§ **RECORDS TO USE**:

++++++

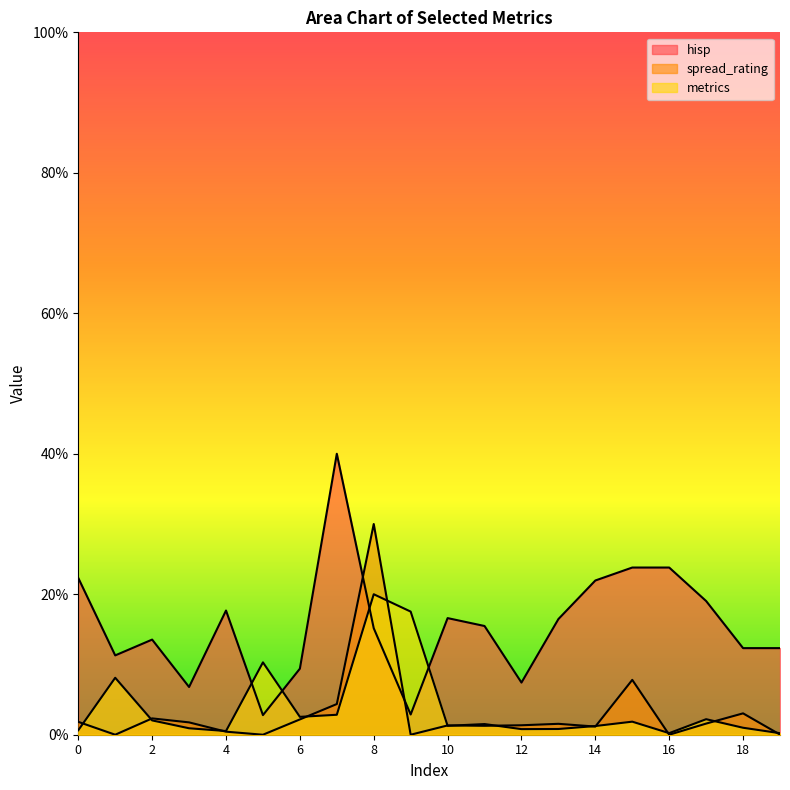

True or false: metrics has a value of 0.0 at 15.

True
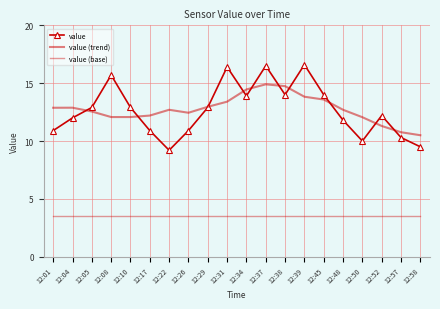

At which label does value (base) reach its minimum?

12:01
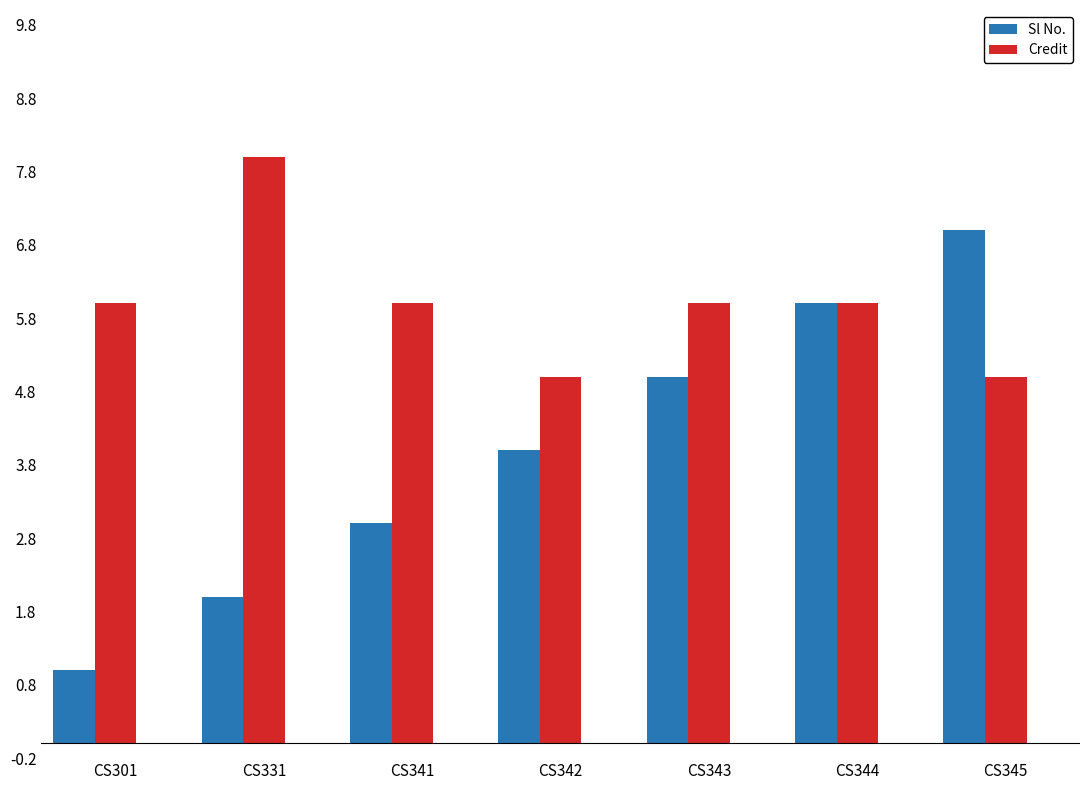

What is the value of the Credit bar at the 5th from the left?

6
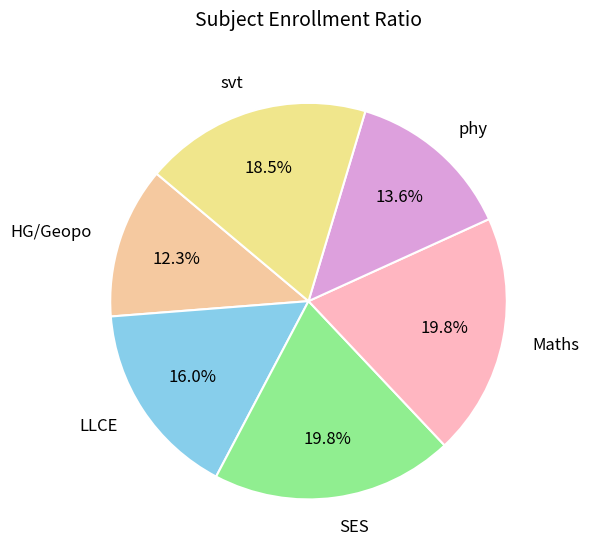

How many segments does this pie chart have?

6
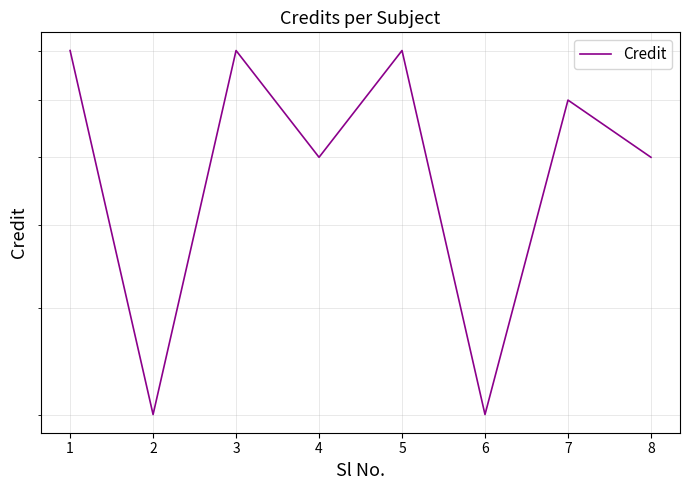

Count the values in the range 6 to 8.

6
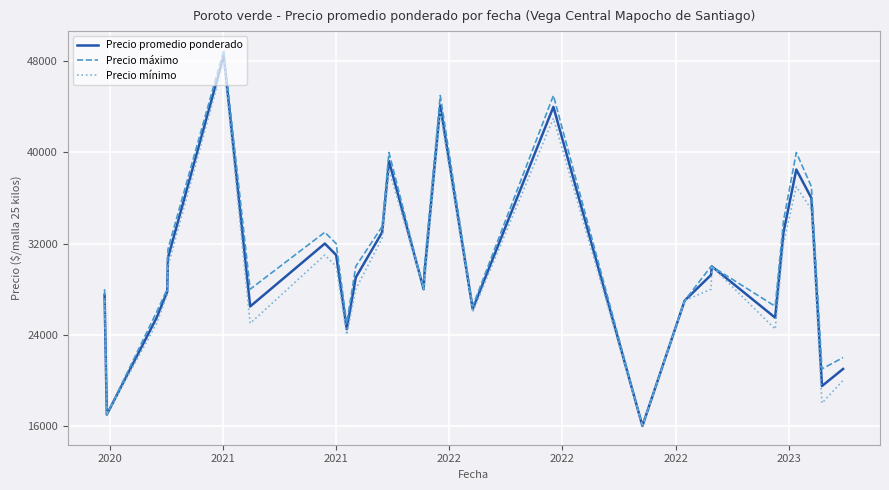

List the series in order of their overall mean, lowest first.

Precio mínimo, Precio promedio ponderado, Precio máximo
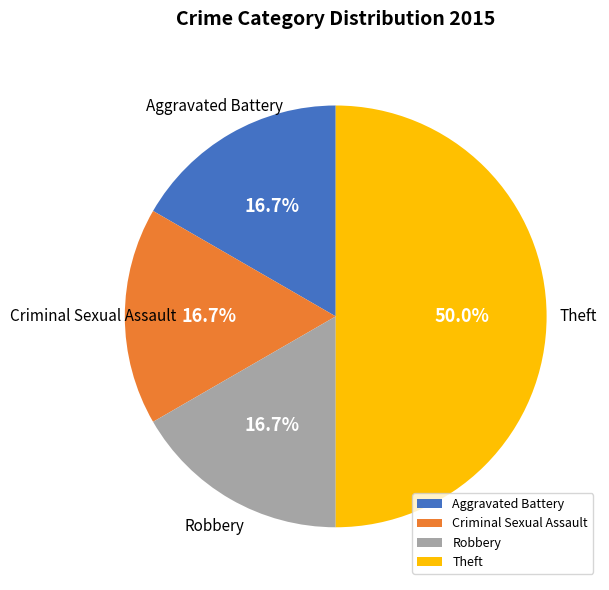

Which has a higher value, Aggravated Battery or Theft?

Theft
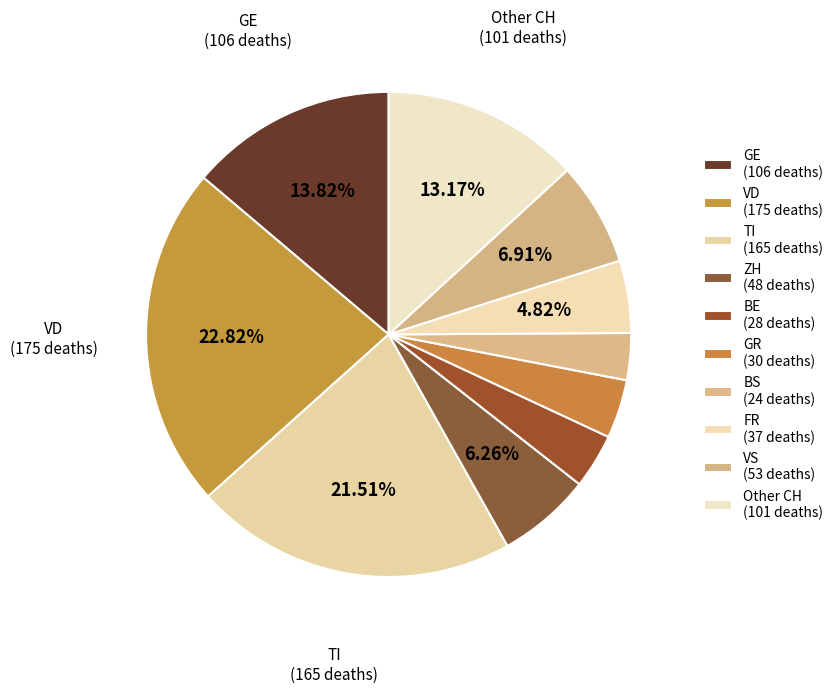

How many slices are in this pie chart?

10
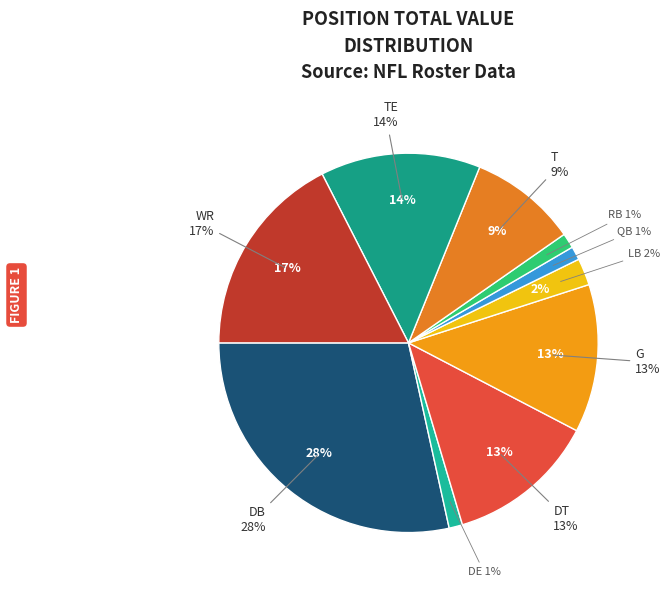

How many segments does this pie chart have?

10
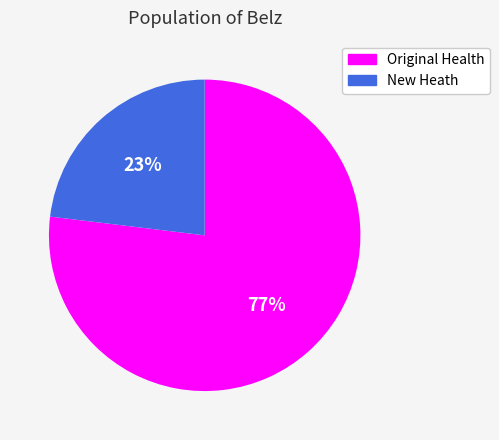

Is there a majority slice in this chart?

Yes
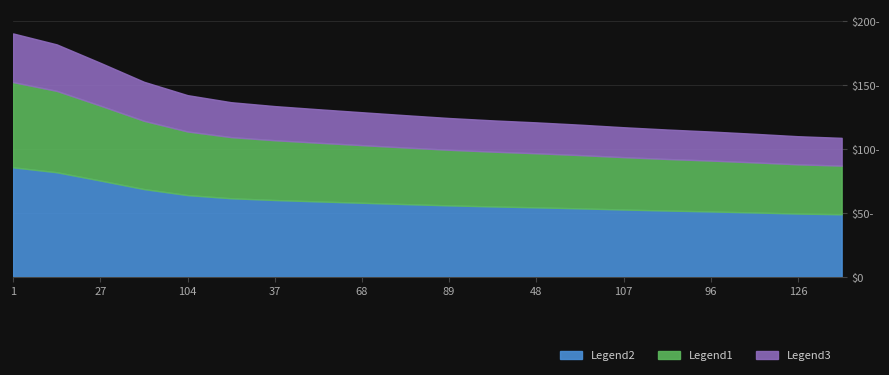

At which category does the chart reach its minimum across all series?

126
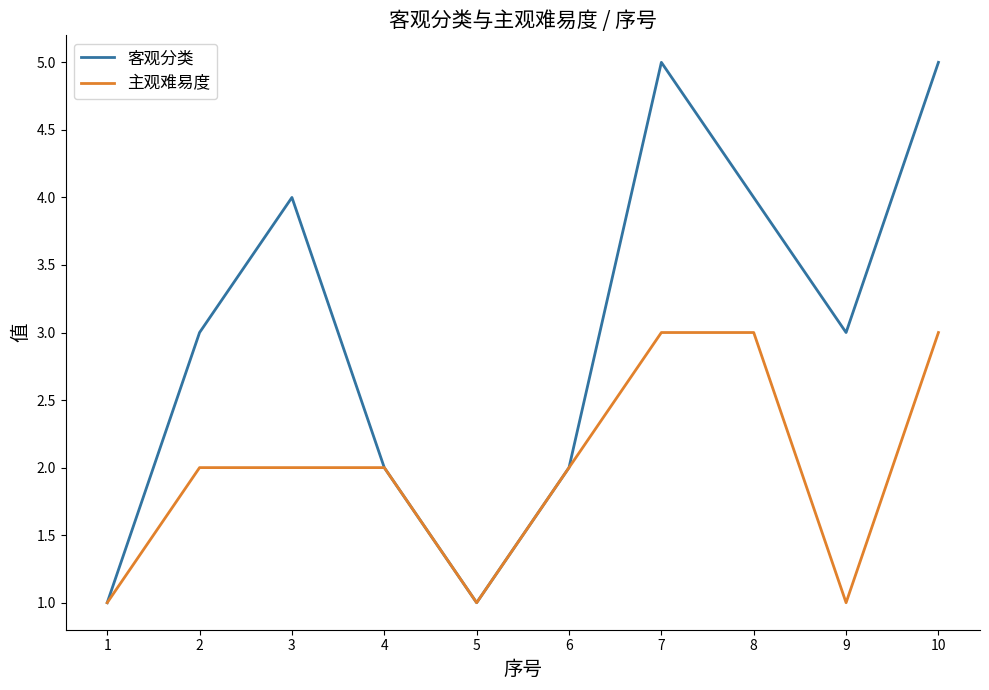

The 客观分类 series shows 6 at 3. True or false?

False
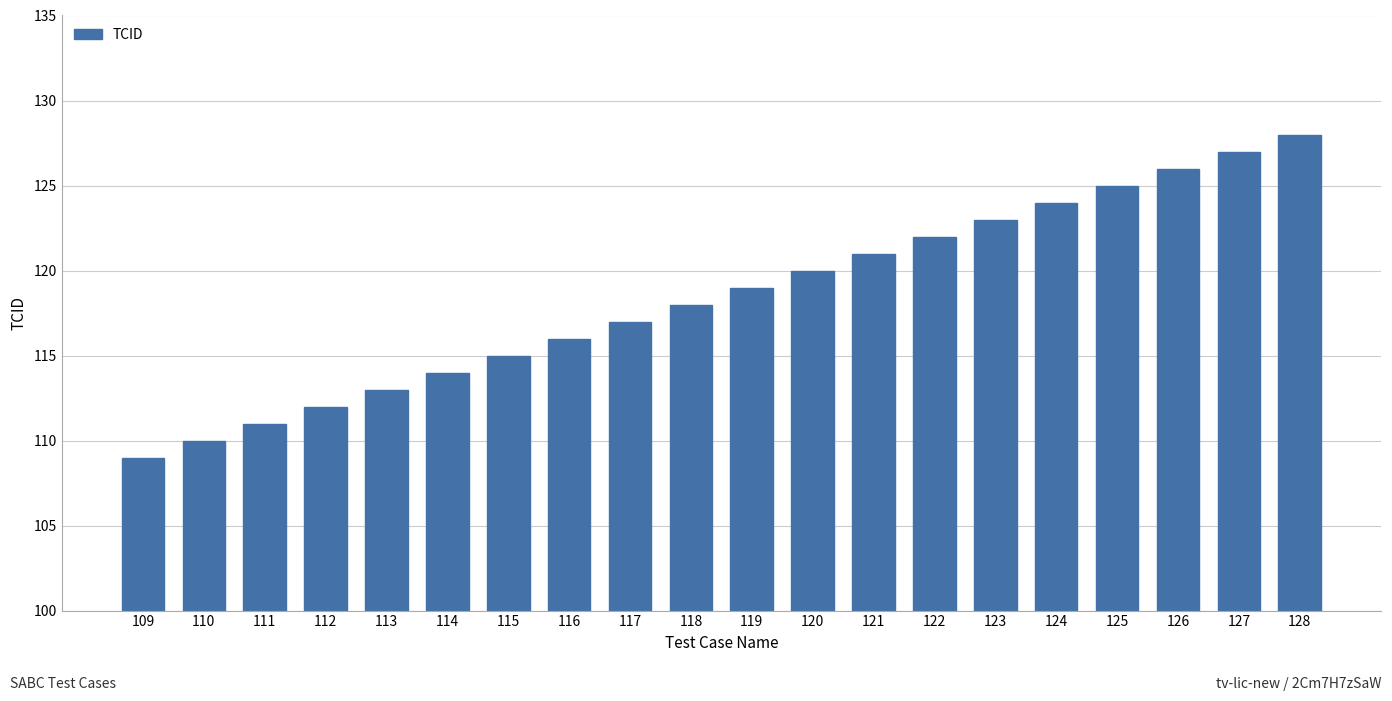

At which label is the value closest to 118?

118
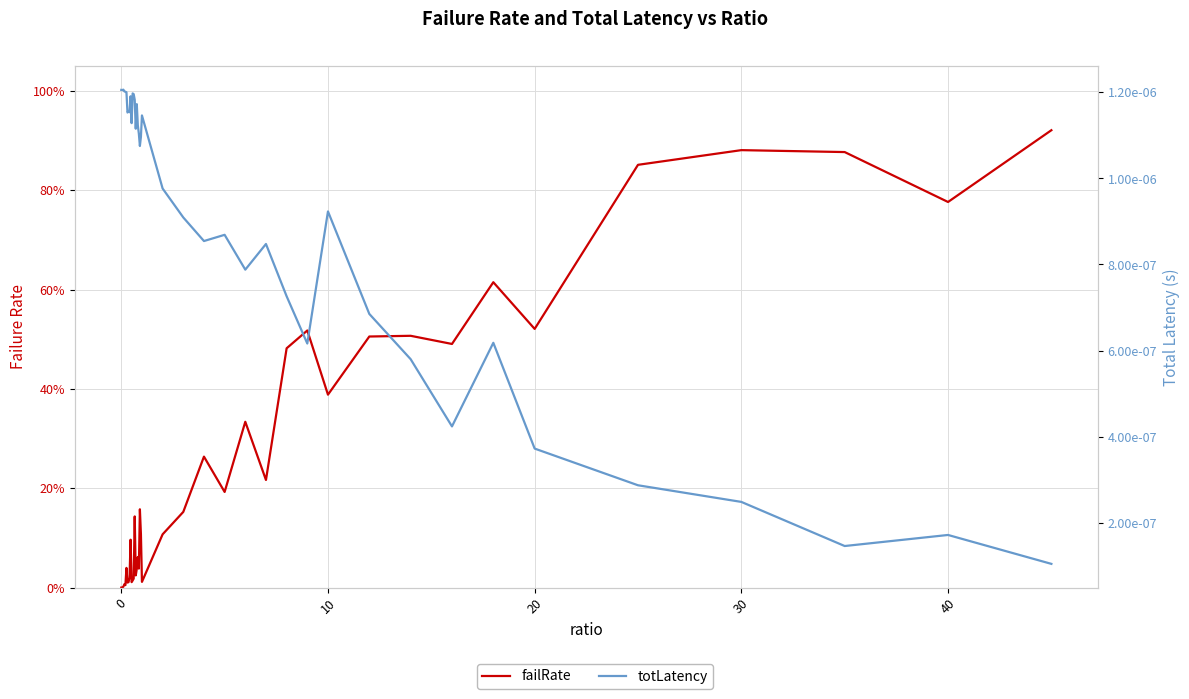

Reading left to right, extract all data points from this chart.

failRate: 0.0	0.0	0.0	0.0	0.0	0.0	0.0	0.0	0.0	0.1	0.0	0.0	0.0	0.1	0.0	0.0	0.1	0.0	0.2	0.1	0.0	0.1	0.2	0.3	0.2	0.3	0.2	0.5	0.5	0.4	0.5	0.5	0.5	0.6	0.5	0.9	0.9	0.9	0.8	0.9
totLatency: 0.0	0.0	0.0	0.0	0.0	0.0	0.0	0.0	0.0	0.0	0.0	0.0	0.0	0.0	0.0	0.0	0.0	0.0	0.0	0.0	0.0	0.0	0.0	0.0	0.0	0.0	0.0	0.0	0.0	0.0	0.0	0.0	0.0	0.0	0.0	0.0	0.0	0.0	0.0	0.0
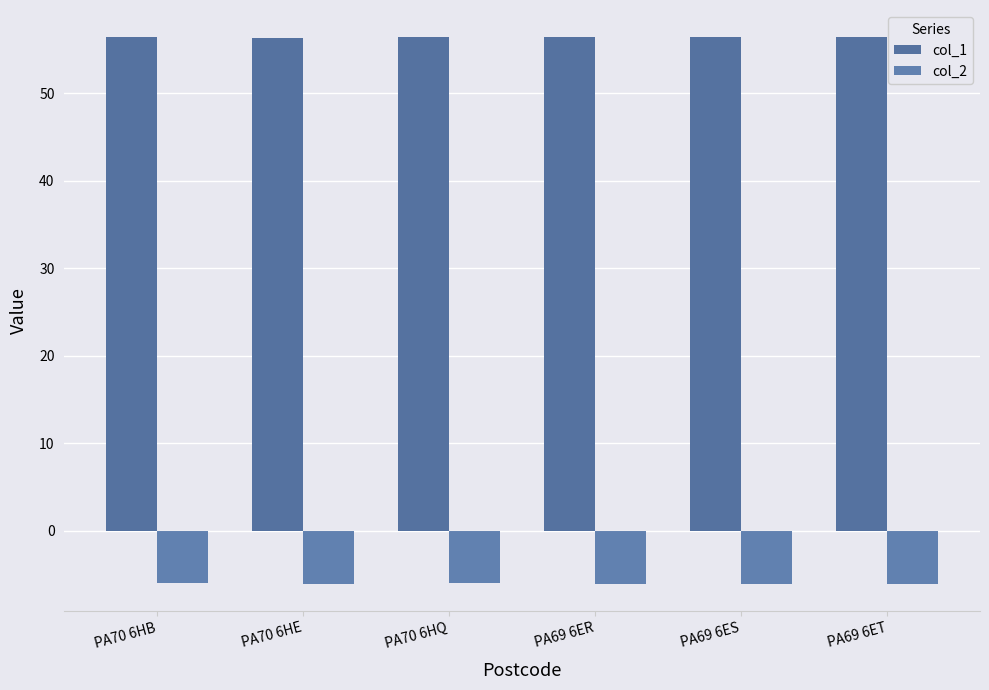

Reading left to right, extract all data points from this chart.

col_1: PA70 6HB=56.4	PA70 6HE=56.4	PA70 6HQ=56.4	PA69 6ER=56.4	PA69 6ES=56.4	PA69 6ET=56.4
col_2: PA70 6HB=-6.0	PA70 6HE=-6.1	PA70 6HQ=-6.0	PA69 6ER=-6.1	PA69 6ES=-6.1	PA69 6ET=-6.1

++++++

§ **JOB**: Turn every line of the records above into a numbered list, skipping blank lines and leaving out the picture lines.

§ **SOLUTION**:
1. True or false: metrics has a value of 0.0 at 15.
2. True
3. At which label does value (base) reach its minimum?
4. 12:01
5. What is the value of the Credit bar at the 5th from the left?
6. 6
7. How many segments does this pie chart have?
8. 6
9. Count the values in the range 6 to 8.
10. 6
11. List the series in order of their overall mean, lowest first.
12. Precio mínimo, Precio promedio ponderado, Precio máximo
13. Which has a higher value, Aggravated Battery or Theft?
14. Theft
15. How many slices are in this pie chart?
16. 10
17. How many segments does this pie chart have?
18. 10
19. Is there a majority slice in this chart?
20. Yes
21. At which category does the chart reach its minimum across all series?
22. 126
23. The 客观分类 series shows 6 at 3. True or false?
24. False
25. At which label is the value closest to 118?
26. 118
27. Reading left to right, extract all data points from this chart.
28. failRate: 0.0	0.0	0.0	0.0	0.0	0.0	0.0	0.0	0.0	0.1	0.0	0.0	0.0	0.1	0.0	0.0	0.1	0.0	0.2	0.1	0.0	0.1	0.2	0.3	0.2	0.3	0.2	0.5	0.5	0.4	0.5	0.5	0.5	0.6	0.5	0.9	0.9	0.9	0.8	0.9
29. totLatency: 0.0	0.0	0.0	0.0	0.0	0.0	0.0	0.0	0.0	0.0	0.0	0.0	0.0	0.0	0.0	0.0	0.0	0.0	0.0	0.0	0.0	0.0	0.0	0.0	0.0	0.0	0.0	0.0	0.0	0.0	0.0	0.0	0.0	0.0	0.0	0.0	0.0	0.0	0.0	0.0
30. Reading left to right, extract all data points from this chart.
31. col_1: PA70 6HB=56.4	PA70 6HE=56.4	PA70 6HQ=56.4	PA69 6ER=56.4	PA69 6ES=56.4	PA69 6ET=56.4
32. col_2: PA70 6HB=-6.0	PA70 6HE=-6.1	PA70 6HQ=-6.0	PA69 6ER=-6.1	PA69 6ES=-6.1	PA69 6ET=-6.1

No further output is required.